When Surrogate Endpoints Best the Primary Endpoint
Patients with respiratory failure benefit from supplemental oxygen. Oxygen can be delivered through a specialized high-flow nasal cannula or standard cannula. High-flow oxygen is remarkable because everyone in the room can tell it is flowing like crazy.
Eleven years ago, the FLORALI trial found that high-flow oxygen improved mortality vs standard flow oxygen (HR 2.01 95% CI 1.01-3.99) and non-invasive ventilation (HR 2.50 95% CI 1.31-4.78). High-flow oxygen also reduced intubations and improved breathlessness. During the COVID pandemic, high-flow became accepted practice and guideline writers endorsed its use.
Yet the FLORALI trial randomized only 100 patients in its three arms. The confidence intervals were wide and high-flow oxygen is resource intensive.
The French research team, led by the first author Jean-Pierre Frat, must have felt that high-flow oxygen needed stronger evidence. This is commendable because the medical literature is replete with small studies with large effect sizes that are subsequently overturned by larger studies.
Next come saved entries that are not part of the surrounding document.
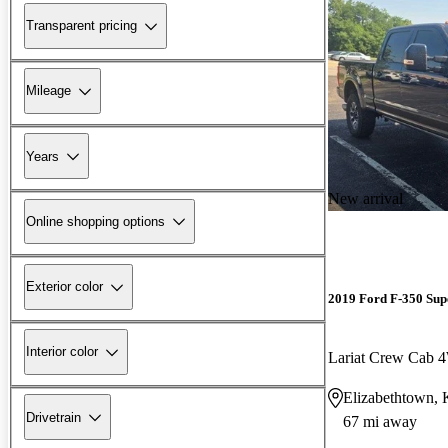
Transparent pricing
Mileage
Years
New arrival
Online shopping options
Exterior color
2019 Ford F-350 Sup
Interior color
Lariat Crew Cab
Elizabethtown,
Drivetrain
67 mi away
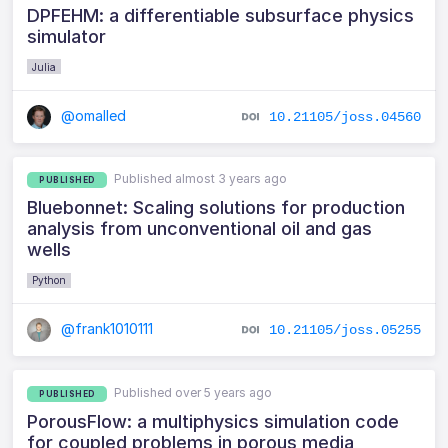
DPFEHM: a differentiable subsurface physics
simulator
Julia
@omalled
10.21105/joss.04560
Published almost 3 years ago
PUBLISHED
Bluebonnet: Scaling solutions for production
analysis from unconventional oil and gas
wells
Python
@frank1010111
10.21105/joss.05255
Published over 5 years ago
PUBLISHED
PorousFlow: a multiphysics simulation code
for coupled problems in porous media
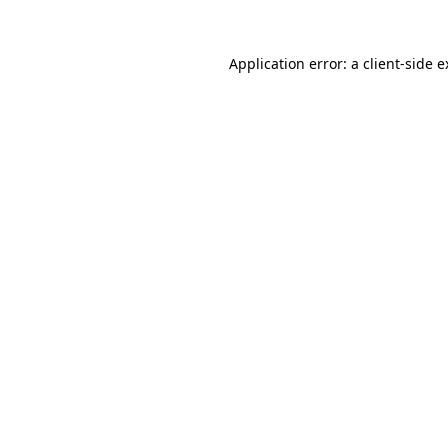
Application error: a client-side 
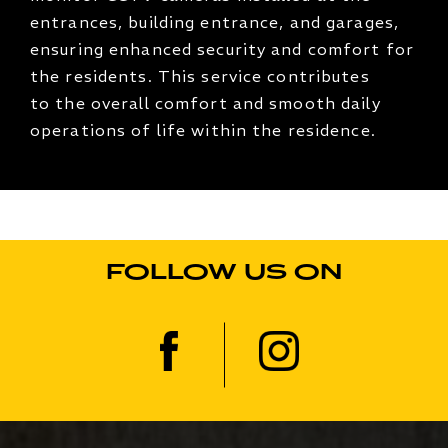
entrances, building entrance, and garages,
ensuring enhanced security and comfort for
the residents. This service contributes
to the overall comfort and smooth daily
operations of life within the residence.
FOLLOW US ON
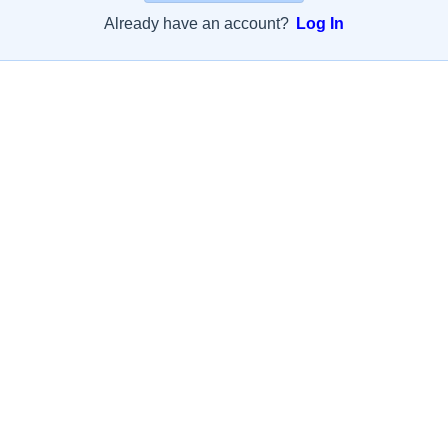
Already have an account?
Log In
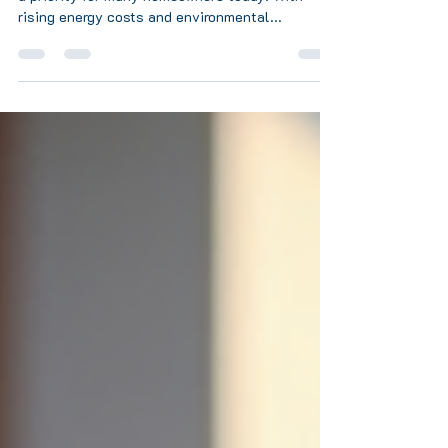
Heating your home efficiently and sustainably is
a priority for many homeowners today. With
rising energy costs and environmental...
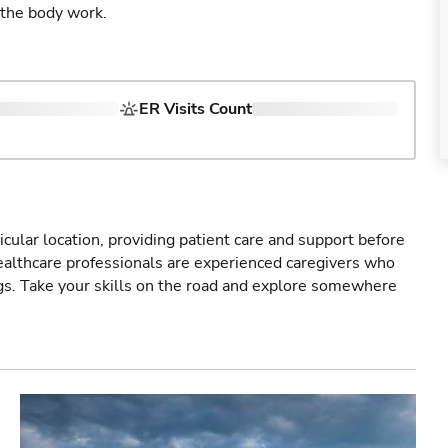
 the body work.
ER Visits Count
icular location, providing patient care and support before
healthcare professionals are experienced caregivers who
gs. Take your skills on the road and explore somewhere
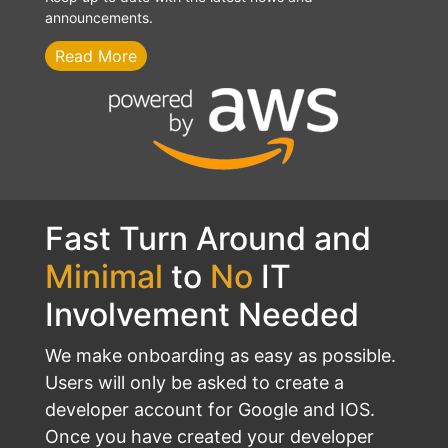
announcements.
Read More
Fast Turn Around and
Minimal
to
No
IT
Involvement Needed
We make onboarding as easy as possible.
Users will only be asked to create a
developer account for Google and IOS.
Once you have created your developer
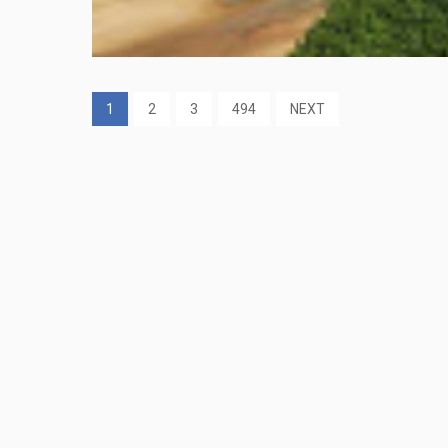
1
2
3
494
NEXT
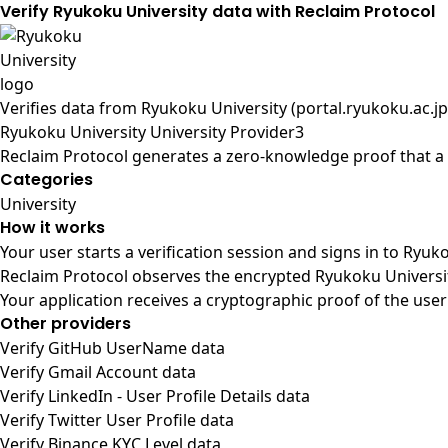
Verify Ryukoku University data with Reclaim Protocol
Verifies data from
Ryukoku University (portal.ryukoku.ac.jp
Ryukoku University University Provider3
Reclaim Protocol generates a zero-knowledge proof that a u
Categories
University
How it works
Your user starts a verification session and signs in to Ryu
Reclaim Protocol observes the encrypted Ryukoku Universit
Your application receives a cryptographic proof of the user
Other providers
Verify GitHub UserName data
Verify Gmail Account data
Verify LinkedIn - User Profile Details data
Verify Twitter User Profile data
Verify Binance KYC Level data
I love to show the positive inotropic drug vesnarinone story
Enter the SOHO study published this month in the NEJM. High-flow vs standard oxygen in 1116 patients with respiratory failure in French ICUs.
The primary endpoint was death at 28 days. No bias there. Alive or dead. Patient selection criteria were strict. You could not have ventilatory issues; pCO2 > 45 was an exclusion as was many other primary lung, cardiac, renal disorders. Most of these patients had viral or bacterial pneumonias and nearly 90% had bilateral infiltrates.
The primary endpoint was as null as null can be: 14.6% (81 of 556 patients) in the high-flow-oxygen group and 14.6% (81 of 554 patients) in the standard-oxygen group (absolute difference, −0.05 percentage points; 95% confidence interval [CI], −4.2 to 4.1; P=0.98).
So, I ask, can this be a short post? Is the chapter closed? Let’s reverse the guidelines, save the resources and use standard oxygen.
Not so fast. As an outside observer to ICU medicine, I found the list of secondary outcomes remarkable.
The incidence of intubation: better in the high-flow group (42% vs 48%* significant)
Median number of ventilator-free days: better in the high-flow group (28 vs 26 days* significant)
Respiratory rate (1-hour after starting): better for high-flow (26 vs 29 breaths/min* significant)
Patient perceived dyspnea: better with high-flow (49.5% vs 34.6%* significant)
Comments:
I am not sure I have seen many studies where the secondary outcomes were more relevant than the mortality outcome.
Although high-flow oxygen did not improve mortality rates, it resulted in less intubation, more time off ventilators and better patient comfort. That’s a lot of benefit.
The caveats include that there were 10 vs 4 cases of pneumothorax in the high-flow arm. This higher rate did not reach significance.
The screened vs enrolled flow diagram is also worth a look.
Kudos to the authors because this is an exemplary flow chart.
More than 14k patients were admitted to 42 ICUs. 10K had respiratory failure with low oxygen. Nearly 6000 of these were excluded for various reasons, such as the need for urgent intubation or shock. This left 4000 patients eligible for the trial. But only 1116 of these were enrolled. More than a thousand were excluded due to clinician’s preference for high-flow oxygen. This is what happens when a therapy gets established. A jargon-like name is erosion of clinical equipoise, which can occur when practices are established on weak data.
The classic example of erosion of clinical equipoise was antiarrhythmic drugs after MI. At the time of the CAST trial, doctors felt it was unethical to randomize in the trial because their patient could get placebo. But placebo had a manyfold better chance of being alive!
Back to the results: Perhaps overall mortality should be demoted to a secondary endpoint in some trials. While it is the most important and only non-biased endpoint, there are often other outcomes on causal pathways of interventions.
For stroke prevention therapies, we look at stroke. For MI prevention studies, we look at composite endpoints including CV death MI and stroke.
Perhaps in respiratory failure studies, we should also look at composite endpoints as well. Let me know what you think?